La doctrina de inteligencia nacional vigente y la estructura orgánica y funcional de la AFI fijan claramente la responsabilidad de la conducción de ese organismo para garantizar la reserva de identidad e identificación del personal para evitar la adulteración, pérdida o tratamiento no autorizado de archivos, registros o bancos de datos con información personal de los integrantes del escalafón de inteligencia.

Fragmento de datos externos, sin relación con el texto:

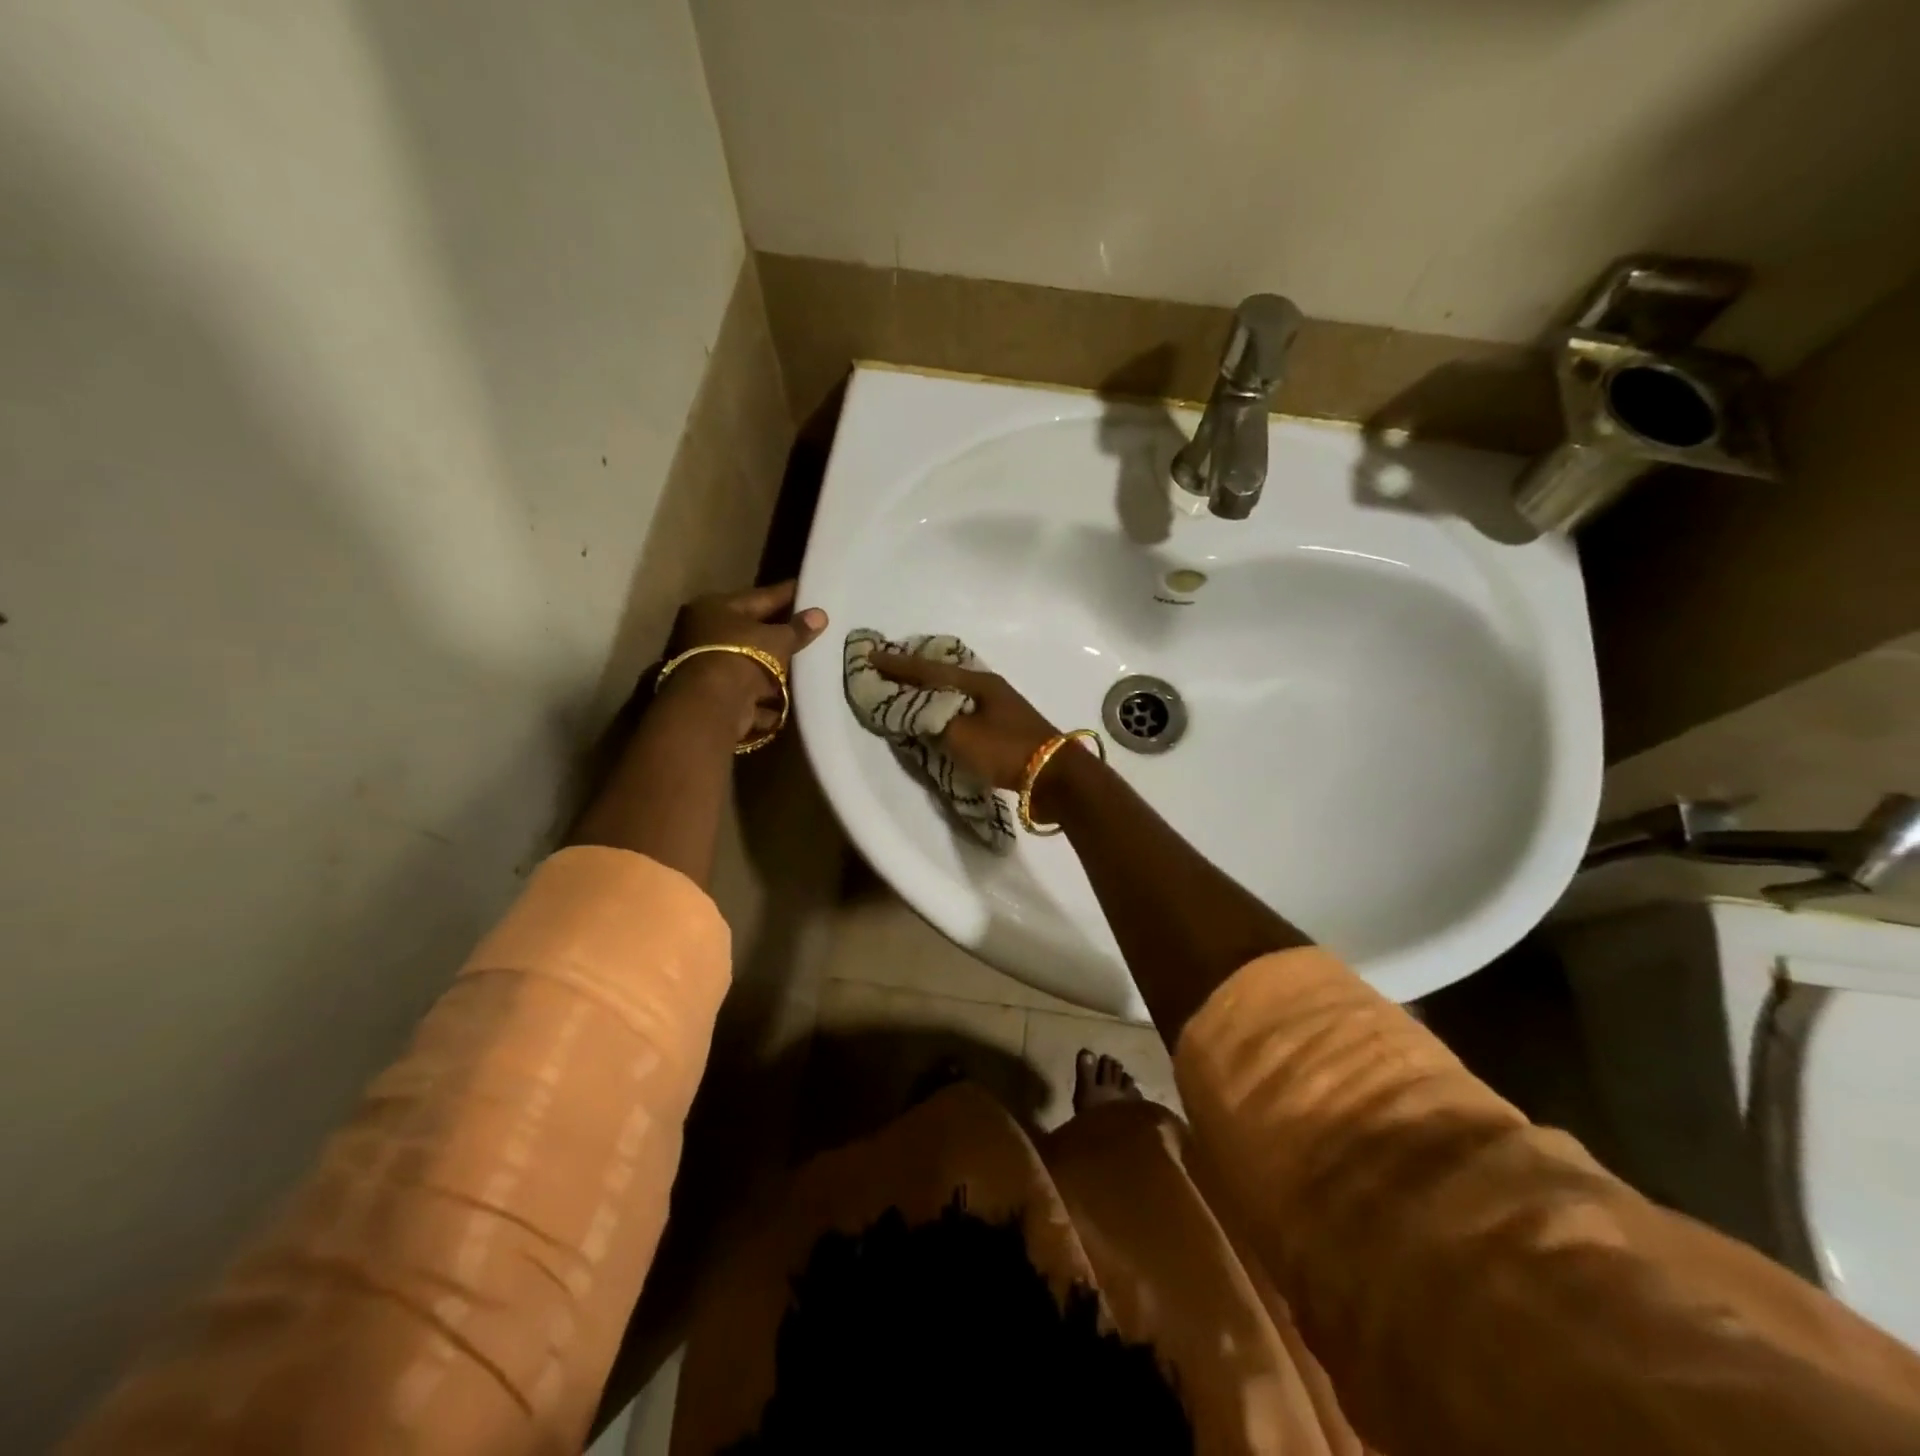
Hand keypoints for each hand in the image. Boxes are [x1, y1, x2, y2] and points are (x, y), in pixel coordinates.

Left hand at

Días atrás, en un fallo curioso, pero no sorprendente, que ignora por completo el marco normativo, la jueza María Servini de Cubría dictó la falta de mérito de la titular de la AFI en la causa que investiga su responsabilidad en una filtración que ha causado un daño gravísimo e irreparable.

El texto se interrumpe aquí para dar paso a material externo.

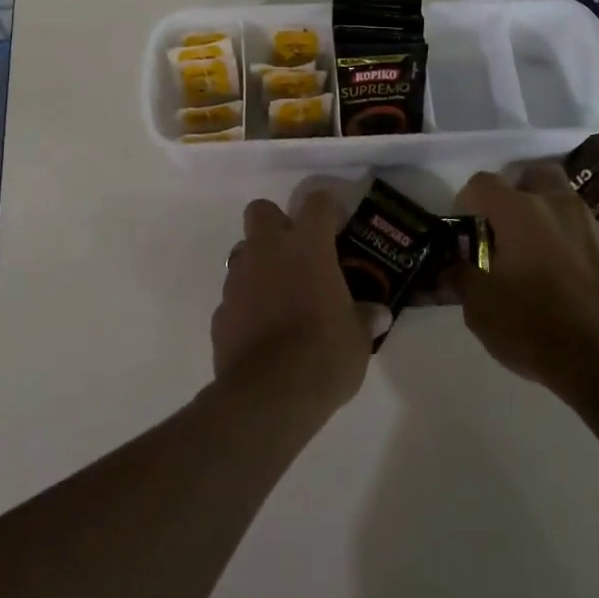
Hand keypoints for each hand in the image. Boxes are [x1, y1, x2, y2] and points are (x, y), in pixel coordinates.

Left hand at [212, 193, 372, 420]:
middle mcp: (268, 251)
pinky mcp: (220, 313)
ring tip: (280, 294)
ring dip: (259, 264)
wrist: (268, 396)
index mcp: (307, 246)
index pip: (317, 202)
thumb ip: (364, 318)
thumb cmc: (323, 355)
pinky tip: (262, 330)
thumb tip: (378, 314)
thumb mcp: (358, 339)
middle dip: (276, 223)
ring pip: (242, 252)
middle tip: (297, 252)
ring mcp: (238, 280)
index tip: (337, 227)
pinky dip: (246, 304)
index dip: (328, 209)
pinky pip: (234, 296)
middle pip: (261, 210)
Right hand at [453, 165, 598, 395]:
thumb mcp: (479, 309)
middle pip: (533, 174)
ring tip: (540, 257)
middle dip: (517, 191)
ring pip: (565, 203)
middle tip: (506, 226)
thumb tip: (451, 265)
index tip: (466, 229)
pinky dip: (575, 246)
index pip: (483, 182)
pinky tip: (572, 281)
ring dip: (548, 218)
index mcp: (518, 211)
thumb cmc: (535, 328)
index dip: (468, 200)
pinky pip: (589, 235)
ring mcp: (594, 225)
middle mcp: (558, 204)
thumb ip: (460, 276)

La tarea de inteligencia está plagada de dilemas éticos y morales. Suprimir su función, como algunos propician, no es una opción razonable en el mundo actual sin incrementar peligrosamente los riesgos y las vulnerabilidades de la Nación. La conocida ex primera ministra de Israel Golda Meir decía en referencia a los miembros del servicio secreto de su país, el Mossad: “Para hacer las tareas más duras y difíciles del Estado, debemos emplear a las mejores personas y los más capaces”.

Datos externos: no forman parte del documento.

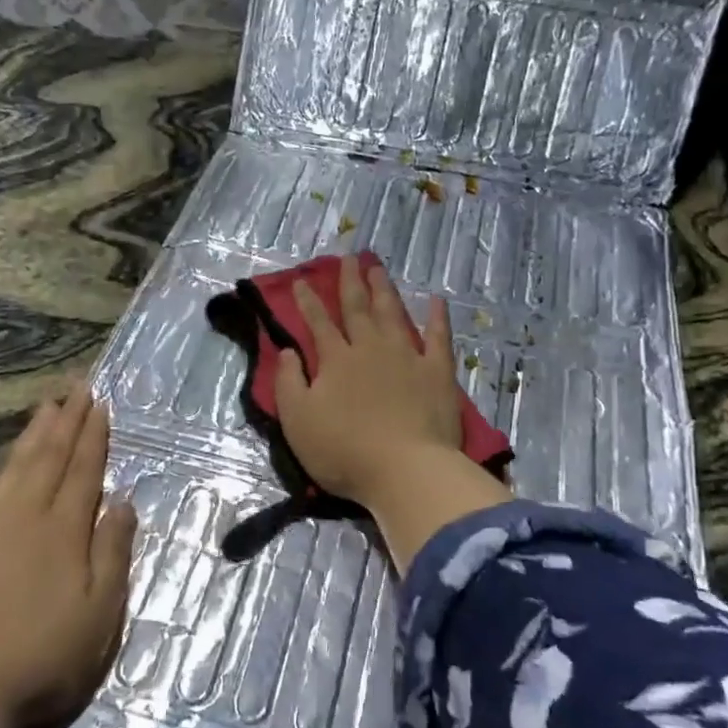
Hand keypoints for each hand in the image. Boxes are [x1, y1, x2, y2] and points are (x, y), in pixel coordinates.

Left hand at [0, 383, 136, 727]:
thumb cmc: (43, 654)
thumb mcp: (100, 612)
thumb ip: (113, 552)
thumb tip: (123, 502)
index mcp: (65, 529)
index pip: (85, 470)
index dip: (94, 437)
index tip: (100, 405)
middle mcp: (26, 514)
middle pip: (51, 458)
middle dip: (67, 421)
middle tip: (77, 388)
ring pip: (13, 466)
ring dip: (31, 434)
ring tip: (45, 406)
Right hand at [273, 255, 463, 506]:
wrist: (405, 470)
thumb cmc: (344, 451)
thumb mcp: (298, 421)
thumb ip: (289, 383)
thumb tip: (289, 351)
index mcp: (336, 360)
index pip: (319, 323)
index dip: (308, 302)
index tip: (301, 281)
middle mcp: (371, 348)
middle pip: (358, 308)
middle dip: (350, 282)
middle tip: (348, 258)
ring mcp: (407, 357)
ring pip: (393, 313)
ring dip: (384, 289)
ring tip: (378, 267)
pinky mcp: (438, 372)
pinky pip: (438, 337)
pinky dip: (437, 317)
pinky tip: (436, 300)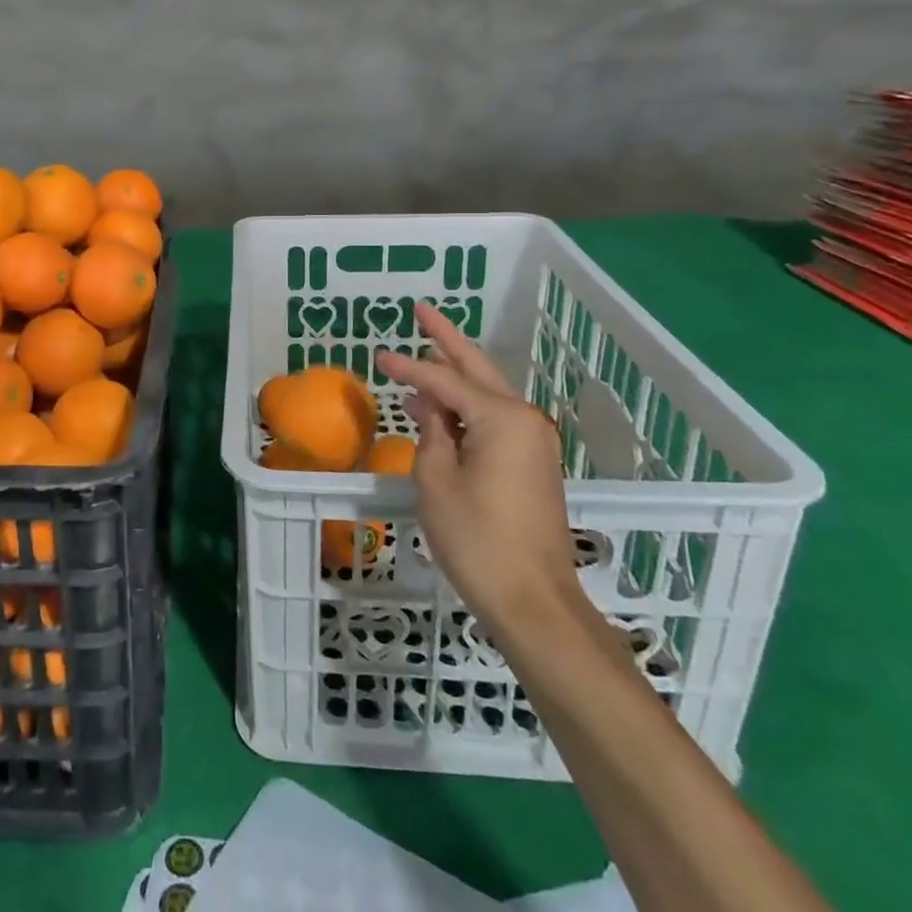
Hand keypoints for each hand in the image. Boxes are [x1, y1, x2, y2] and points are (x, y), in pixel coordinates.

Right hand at [376, 303, 581, 642]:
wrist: (533, 601)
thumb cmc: (477, 539)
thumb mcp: (436, 480)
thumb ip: (431, 432)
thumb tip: (428, 405)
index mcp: (501, 418)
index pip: (444, 380)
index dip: (408, 367)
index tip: (377, 355)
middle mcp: (524, 420)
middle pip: (477, 369)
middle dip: (447, 339)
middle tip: (422, 310)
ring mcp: (532, 442)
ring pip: (487, 393)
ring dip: (455, 372)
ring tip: (426, 348)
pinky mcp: (531, 463)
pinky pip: (492, 419)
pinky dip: (465, 405)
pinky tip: (439, 404)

A nivel local, debemos velar por que sus titulares rindan prolija cuenta y asuman sin retaceos sus indeclinables responsabilidades. Las deformaciones en el manejo de esa delicadísima función han continuado, con distinta intensidad, a través de administraciones de diverso signo. Ni siquiera la de Cambiemos, que llegó al poder envuelta en la bandera de la regeneración institucional, pudo resistirse a la tentación de utilizar la AFI como un instrumento de persecución de dirigentes políticos opositores, pero también propios, periodistas y empresarios. La coartada según la cual se trató de una serie de acciones clandestinas ejecutadas por espías que actuaban por cuenta propia no resiste la crítica de un niño. Es impensable que un agente de inteligencia espíe al jefe de gobierno de la ciudad, integrante conspicuo del oficialismo; al presidente de la Cámara de Diputados, también del partido del gobierno, o a otros importantes dirigentes del entonces partido gobernante, sin instrucciones que emanen de la conducción del organismo. Gustavo Arribas y Silvia Majdalani, que ejercieron esa conducción, deben responsabilizarse ante la Justicia por esas y muchas otras acciones clandestinas. Es una gran ocasión para que la Justicia desmienta la presunción, alimentada en innumerables antecedentes, de que los tribunales de Comodoro Py están sometidos, en sus decisiones, por razones inconfesables, al tan tenebroso como poderoso poder del espionaje irregular.
Los costos asociados a la tarea profesional y despolitizada de una inteligencia que se desenvuelva dentro de la legalidad y los debidos controles solo se justifican en la necesidad de garantizar la seguridad de la nación y la preservación de sus objetivos estratégicos respetando la ley y los derechos humanos. Como ya se ha visto, acceder a pagar cualquier otro precio torna por demás peligrosa una labor tan sensible como necesaria.